= TASK PROMPT =
Look through the entries below, please, and copy every line with the word "replacing".
[[ SUPPLIED RECORDS, beginning ]]
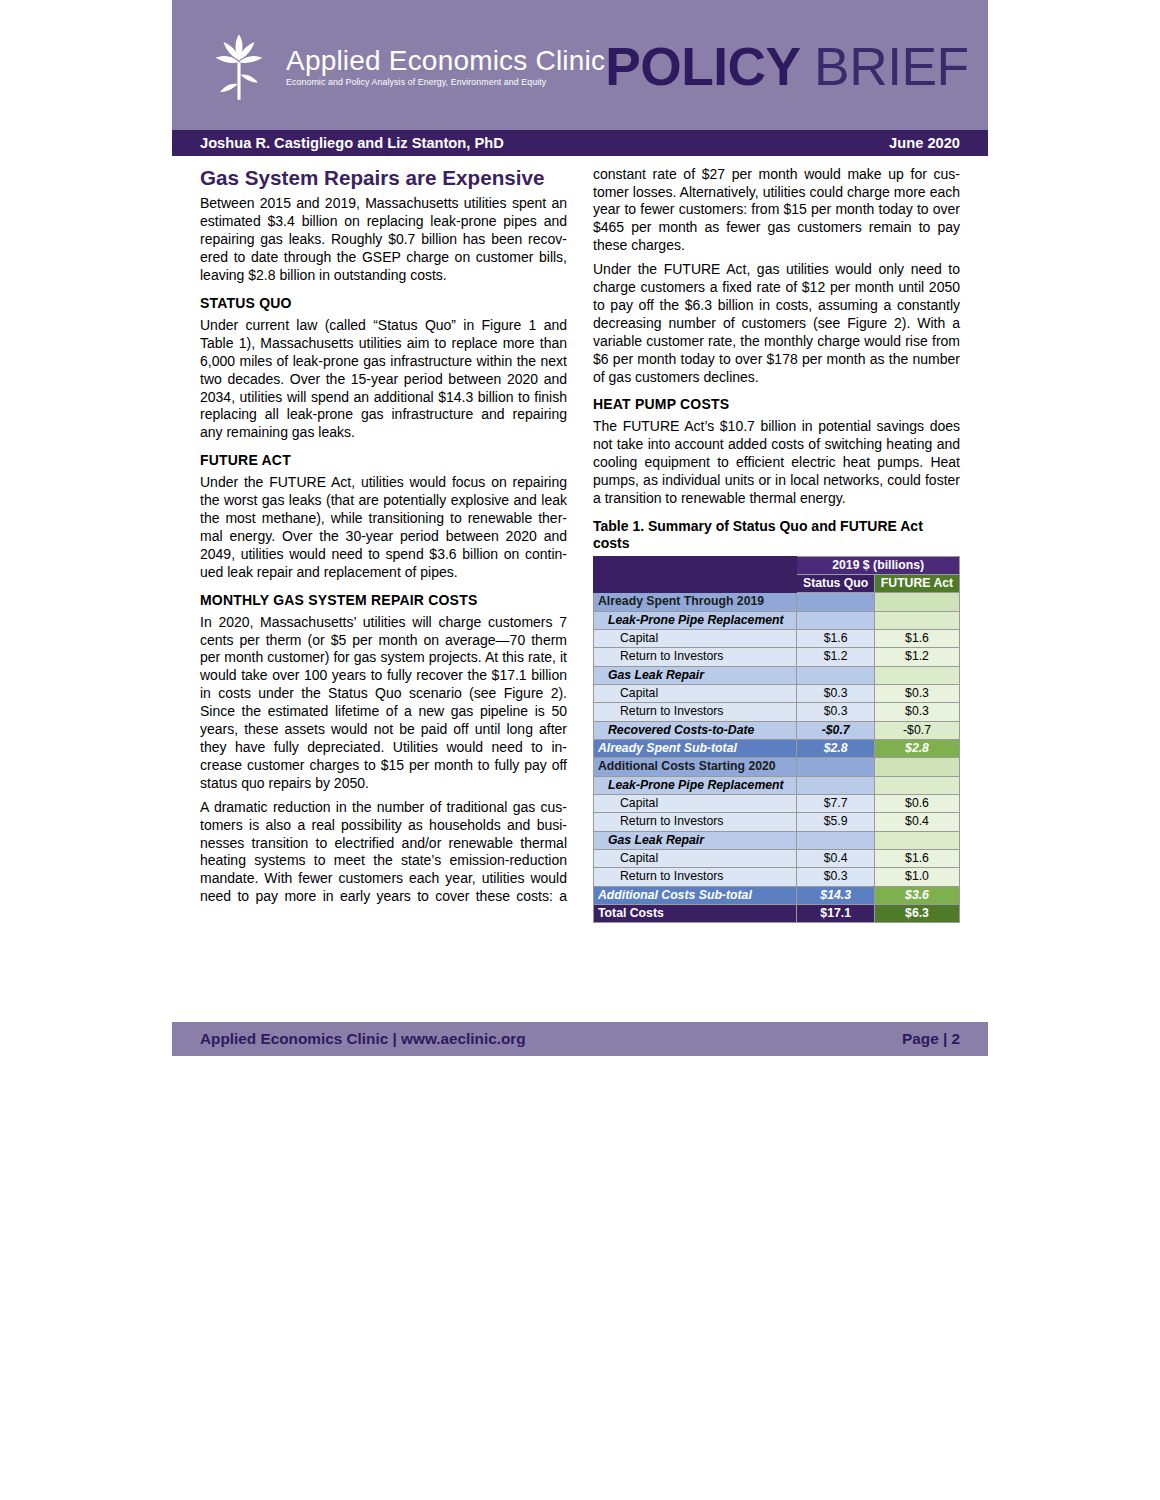Applied Economics Clinic
Economic and Policy Analysis of Energy, Environment and Equity
POLICY BRIEF
Joshua R. Castigliego and Liz Stanton, PhD
June 2020
Gas System Repairs are Expensive
Between 2015 and 2019, Massachusetts utilities spent an estimated $3.4 billion on replacing leak-prone pipes and repairing gas leaks. Roughly $0.7 billion has been recovered to date through the GSEP charge on customer bills, leaving $2.8 billion in outstanding costs.
STATUS QUO
Under current law (called “Status Quo” in Figure 1 and Table 1), Massachusetts utilities aim to replace more than 6,000 miles of leak-prone gas infrastructure within the next two decades. Over the 15-year period between 2020 and 2034, utilities will spend an additional $14.3 billion to finish replacing all leak-prone gas infrastructure and repairing any remaining gas leaks.
FUTURE ACT
Under the FUTURE Act, utilities would focus on repairing the worst gas leaks (that are potentially explosive and leak the most methane), while transitioning to renewable thermal energy. Over the 30-year period between 2020 and 2049, utilities would need to spend $3.6 billion on continued leak repair and replacement of pipes.
MONTHLY GAS SYSTEM REPAIR COSTS
In 2020, Massachusetts’ utilities will charge customers 7 cents per therm (or $5 per month on average—70 therm per month customer) for gas system projects. At this rate, it would take over 100 years to fully recover the $17.1 billion in costs under the Status Quo scenario (see Figure 2). Since the estimated lifetime of a new gas pipeline is 50 years, these assets would not be paid off until long after they have fully depreciated. Utilities would need to increase customer charges to $15 per month to fully pay off status quo repairs by 2050.
A dramatic reduction in the number of traditional gas customers is also a real possibility as households and businesses transition to electrified and/or renewable thermal heating systems to meet the state’s emission-reduction mandate. With fewer customers each year, utilities would need to pay more in early years to cover these costs: a constant rate of $27 per month would make up for customer losses. Alternatively, utilities could charge more each year to fewer customers: from $15 per month today to over $465 per month as fewer gas customers remain to pay these charges.
Under the FUTURE Act, gas utilities would only need to charge customers a fixed rate of $12 per month until 2050 to pay off the $6.3 billion in costs, assuming a constantly decreasing number of customers (see Figure 2). With a variable customer rate, the monthly charge would rise from $6 per month today to over $178 per month as the number of gas customers declines.
HEAT PUMP COSTS
The FUTURE Act’s $10.7 billion in potential savings does not take into account added costs of switching heating and cooling equipment to efficient electric heat pumps. Heat pumps, as individual units or in local networks, could foster a transition to renewable thermal energy.
Table 1. Summary of Status Quo and FUTURE Act costs
| | 2019 $ (billions) |
| | Status Quo | FUTURE Act |
| Already Spent Through 2019 | | |
| Leak-Prone Pipe Replacement | | |
| Capital | $1.6 | $1.6 |
| Return to Investors | $1.2 | $1.2 |
| Gas Leak Repair | | |
| Capital | $0.3 | $0.3 |
| Return to Investors | $0.3 | $0.3 |
| Recovered Costs-to-Date | -$0.7 | -$0.7 |
| Already Spent Sub-total | $2.8 | $2.8 |
| Additional Costs Starting 2020 | | |
| Leak-Prone Pipe Replacement | | |
| Capital | $7.7 | $0.6 |
| Return to Investors | $5.9 | $0.4 |
| Gas Leak Repair | | |
| Capital | $0.4 | $1.6 |
| Return to Investors | $0.3 | $1.0 |
| Additional Costs Sub-total | $14.3 | $3.6 |
| Total Costs | $17.1 | $6.3 |
Applied Economics Clinic | www.aeclinic.org
Page | 2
[[ SUPPLIED RECORDS, end ]]
= TASK RESULT =
Between 2015 and 2019, Massachusetts utilities spent an estimated $3.4 billion on replacing leak-prone pipes and repairing gas leaks. Roughly $0.7 billion has been recovered to date through the GSEP charge on customer bills, leaving $2.8 billion in outstanding costs.
Under current law (called “Status Quo” in Figure 1 and Table 1), Massachusetts utilities aim to replace more than 6,000 miles of leak-prone gas infrastructure within the next two decades. Over the 15-year period between 2020 and 2034, utilities will spend an additional $14.3 billion to finish replacing all leak-prone gas infrastructure and repairing any remaining gas leaks.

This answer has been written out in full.